Karl Pearson's coefficient of skewness
The Karl Pearson's coefficient skewness is
$$ \begin{aligned} s_k &=\frac{3(Mean-Median)}{sd}\\ &=\frac{3\times(72.5-10)}{6.6532}\\ &= 68.9262 \end{aligned} $$
As the value of $s_k > 0$, the data is $\text{positively skewed}$.
Conclusion
In this tutorial, you learned about formula for Pearson's coefficient of skewness for ungrouped data and how to calculate Pearson's coefficient of skewness for ungrouped data. You also learned about how to solve numerical problems based on Pearson's coefficient of skewness for ungrouped data.
Compute the Karl Pearson's coefficient of skewness and interpret.

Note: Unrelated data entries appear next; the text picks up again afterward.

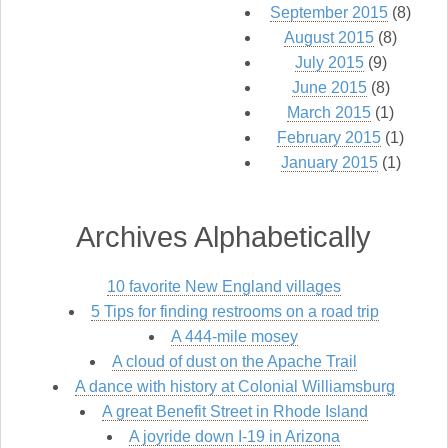
September 2015
(8)
August 2015
(8)
July 2015
(9)
June 2015
(8)
March 2015
(1)
February 2015
(1)
January 2015
(1)
Archives Alphabetically
10 favorite New England villages
5 Tips for finding restrooms on a road trip
A 444-mile mosey
A cloud of dust on the Apache Trail
A dance with history at Colonial Williamsburg
A great Benefit Street in Rhode Island
A joyride down I-19 in Arizona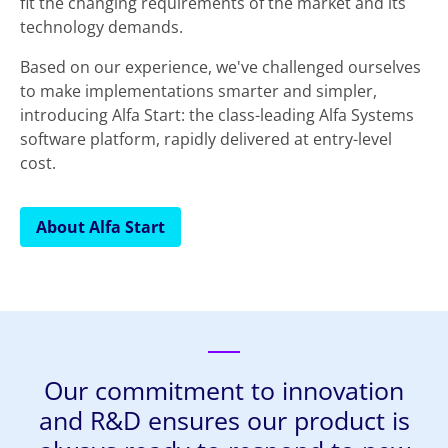
fit the changing requirements of the market and its
technology demands.
Based on our experience, we've challenged ourselves
to make implementations smarter and simpler,
introducing Alfa Start: the class-leading Alfa Systems
software platform, rapidly delivered at entry-level
cost.
About Alfa Start
Our commitment to innovation
and R&D ensures our product is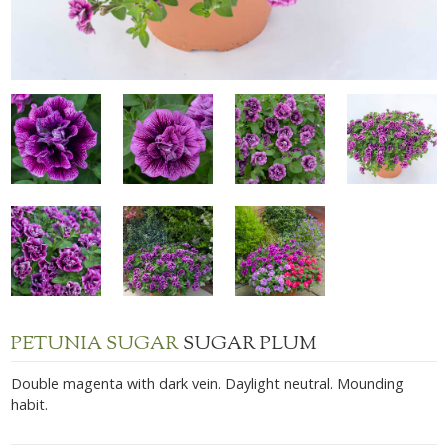
PETUNIA SUGAR
SUGAR PLUM
Double magenta with dark vein. Daylight neutral. Mounding
habit.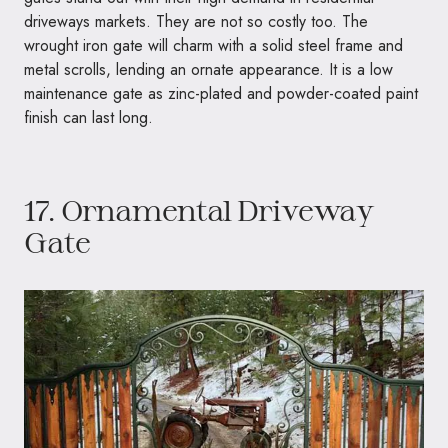
driveways markets. They are not so costly too. The
wrought iron gate will charm with a solid steel frame and
metal scrolls, lending an ornate appearance. It is a low
maintenance gate as zinc-plated and powder-coated paint
finish can last long.
17. Ornamental Driveway
Gate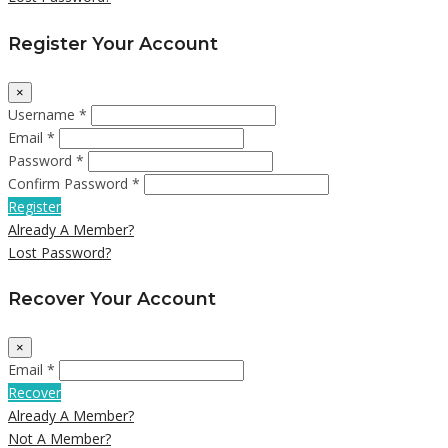
Register Your Account
×
Username *
Email *
Password *
Confirm Password *
Register
Already A Member?
Lost Password?
Recover Your Account
×
Email *
Recover
Already A Member?
Not A Member?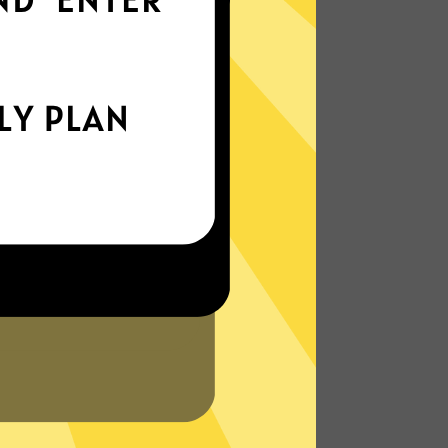
everywhere
xperience the internet the way it’s meant
to be. On the go, or on your couch.
More About Hammer Gaming Booster
Features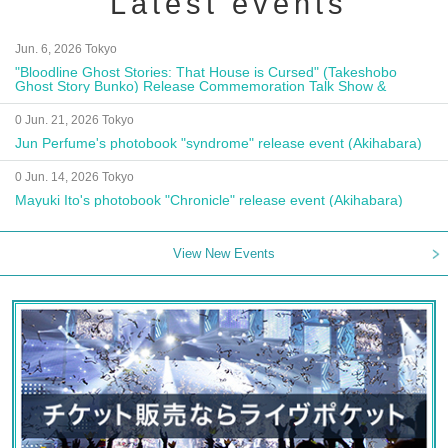
Latest events
Jun. 6, 2026 Tokyo
"Bloodline Ghost Stories: That House is Cursed" (Takeshobo
Ghost Story Bunko) Release Commemoration Talk Show &
Autograph Session
0 Jun. 21, 2026 Tokyo
Jun Perfume's photobook "syndrome" release event (Akihabara)
0 Jun. 14, 2026 Tokyo
Mayuki Ito's photobook "Chronicle" release event (Akihabara)
View New Events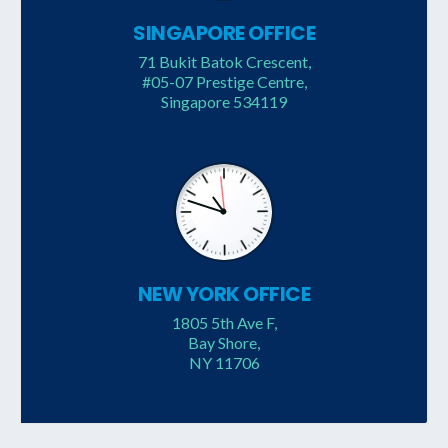
SINGAPORE OFFICE
71 Bukit Batok Crescent,
#05-07 Prestige Centre,
Singapore 534119
NEW YORK OFFICE
1805 5th Ave F,
Bay Shore,
NY 11706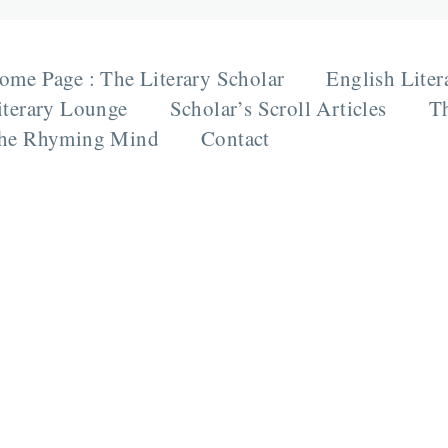
ome Page : The Literary Scholar
English Liter
iterary Lounge
Scholar’s Scroll Articles
Th
he Rhyming Mind
Contact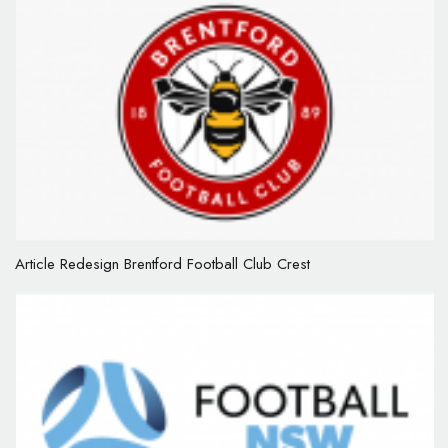
Article Redesign Brentford Football Club Crest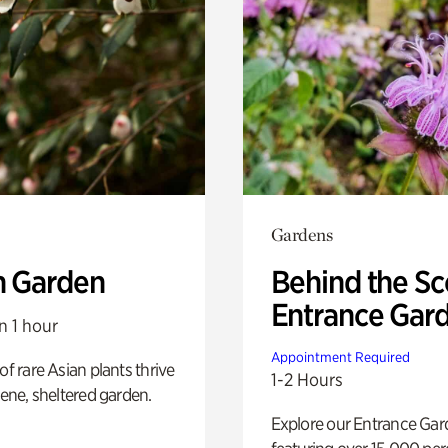
Gardens
n Garden
Behind the Sc
Entrance Gar
n 1 hour
Appointment Required
of rare Asian plants thrive
1-2 Hours
erene, sheltered garden.
Explore our Entrance Ga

To learn more about other descriptive statistics measures, please refer to the following tutorials:
Let me know in the comments if you have any questions on Pearson's coefficient of skewness calculator for ungrouped data with examples and your thought on this article.